In den Klassenräumen deutscher Schulen wird oft hart gearbeitet, aber der Schulleiter Helmut Klemm der Eichendorffschule in Erlangen (Bayern) bringt neue Perspektiven in die Diskussion über die Schulbildung. Er spricht über die Herausforderungen und Mängel im halbtagsschulischen System und plädiert für ganztägige Bildungsangebote. „Es gibt keine Schule ohne Konflikte“, erklärt er und betont die Bedeutung von Konfliktlösung, die an seiner Schule durch das Engagement von Jugendsozialarbeitern gefördert wird.
Eine Umfrage der Robert Bosch Stiftung zeigt alarmierende Zahlen: Nahezu die Hälfte der Lehrkräfte an ihren Schulen erlebt Gewalt in Form von Mobbing und sogar körperlichen Auseinandersetzungen. „An einer Ganztagsschule hat man die Zeit, diese Konflikte anzugehen“, sagt Klemm. Seine Überzeugung ist, dass ohne das richtige Zeitmanagement auch die Erziehung leidet. Die Halbtagskonzeption, die in vielen Schulen praktiziert wird, führt seiner Meinung nach zu einer reaktiven Erziehung, anstatt den Schülern aktiv zu helfen, sich zu entwickeln.

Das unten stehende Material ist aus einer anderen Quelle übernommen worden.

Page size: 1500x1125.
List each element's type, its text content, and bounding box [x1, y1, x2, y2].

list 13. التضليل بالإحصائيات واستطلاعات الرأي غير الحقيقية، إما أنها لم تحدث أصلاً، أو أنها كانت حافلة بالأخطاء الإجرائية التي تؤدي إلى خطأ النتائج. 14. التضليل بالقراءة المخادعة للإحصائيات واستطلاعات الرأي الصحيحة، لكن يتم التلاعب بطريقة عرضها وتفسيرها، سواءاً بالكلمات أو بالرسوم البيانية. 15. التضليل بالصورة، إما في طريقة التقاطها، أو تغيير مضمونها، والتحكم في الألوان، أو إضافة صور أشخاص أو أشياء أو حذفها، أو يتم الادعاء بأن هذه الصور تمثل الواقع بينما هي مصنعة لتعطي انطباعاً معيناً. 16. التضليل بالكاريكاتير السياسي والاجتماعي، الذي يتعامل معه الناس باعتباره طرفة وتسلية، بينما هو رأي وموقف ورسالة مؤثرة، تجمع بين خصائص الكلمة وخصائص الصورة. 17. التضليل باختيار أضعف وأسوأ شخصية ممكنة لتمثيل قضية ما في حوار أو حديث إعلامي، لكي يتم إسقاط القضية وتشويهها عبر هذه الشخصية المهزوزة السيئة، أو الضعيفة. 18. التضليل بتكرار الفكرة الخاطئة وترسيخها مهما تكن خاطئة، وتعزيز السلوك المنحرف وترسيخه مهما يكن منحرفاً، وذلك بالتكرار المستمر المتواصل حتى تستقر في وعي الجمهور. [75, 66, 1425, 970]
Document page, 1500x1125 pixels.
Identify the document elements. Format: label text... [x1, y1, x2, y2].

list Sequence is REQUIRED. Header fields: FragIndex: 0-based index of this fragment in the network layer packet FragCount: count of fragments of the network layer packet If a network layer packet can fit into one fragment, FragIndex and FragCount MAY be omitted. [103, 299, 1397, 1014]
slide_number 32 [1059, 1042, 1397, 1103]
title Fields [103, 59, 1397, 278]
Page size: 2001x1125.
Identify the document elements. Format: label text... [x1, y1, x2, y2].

Unterschiede zwischen Halbtags- und Ganztagsschulen
Klemm erläutert die systematischen Unterschiede zwischen Halbtags- und Ganztagsschulen. „Wie will man Kinder von acht bis zwölf Uhr erziehen?“, fragt er provokant. Sein Punkt ist, dass an Halbtagschulen oft keine Raum für persönliche Entwicklung bleibt – die Kinder werden zu Objekten in einem schnellen und sehr inhaltsintensiven System reduziert. Der Schulalltag wird nicht durch Austausch und persönliche Interaktion geprägt, sondern ist stark auf Lehrinhalte fokussiert. Diese Form der Schule beschreibt Klemm als „Schule in der schlimmsten Form“ und bezweifelt deren Zukunftsfähigkeit.
Klemm leitet eine „voll gebundene Ganztagsschule“, was bedeutet, dass alle Schüler verpflichtet sind, an mindestens drei Tagen der Woche für jeweils mindestens sieben Stunden an den Angeboten teilzunehmen. In Bayern gibt es jedoch nur 1,3 Prozent aller öffentlichen Realschulen in dieser Form. Stattdessen dominieren offene Ganztagsschulen, wo Kinder nur auf freiwilliger Basis teilnehmen können. Für Klemm sind diese Strukturen nicht ausreichend, um Bildungsungleichheiten effektiv zu adressieren. “Offene Ganztagsschulen gleichen Bildungsunterschiede nicht aus”, betont er.
„Wir brauchen Ganztagsbildung, nicht Ganztagsbetreuung“, sagt Klemm. Er sieht in Ganztagsschulen einen Ort des Miteinanders, sowohl beim Lernen als auch im sozialen Zusammenleben. Für ihn ist es keine Einschränkung oder Bestrafung für die Schüler, sondern vielmehr eine Möglichkeit, erfolgreicher zu lernen und soziale Kompetenzen zu entwickeln. In Deutschland fehle es an einem grundlegenden Verständnis, wie Ganztagsbildung aussehen sollte, und es wird oftmals als bloße Verlängerung des Halbtagsschulsystems umgesetzt. In anderen Ländern, wie Kanada, integriert man Nachmittagsaktivitäten als Teil des täglichen Lebens der Kinder.
Klemms Vision für die Schulbildung beinhaltet Kooperationen mit verschiedenen sozialen und kulturellen Einrichtungen. Durch solche Partnerschaften könnte das ohnehin bereits überlastete Bildungswesen entlastet werden. „Schule wird nicht nur von Lehrern gemacht“, sagt er und hofft auf ein breiteres Engagement von externen Partnern, um den Schulalltag nicht nur lehrreich, sondern auch lebenswert zu gestalten.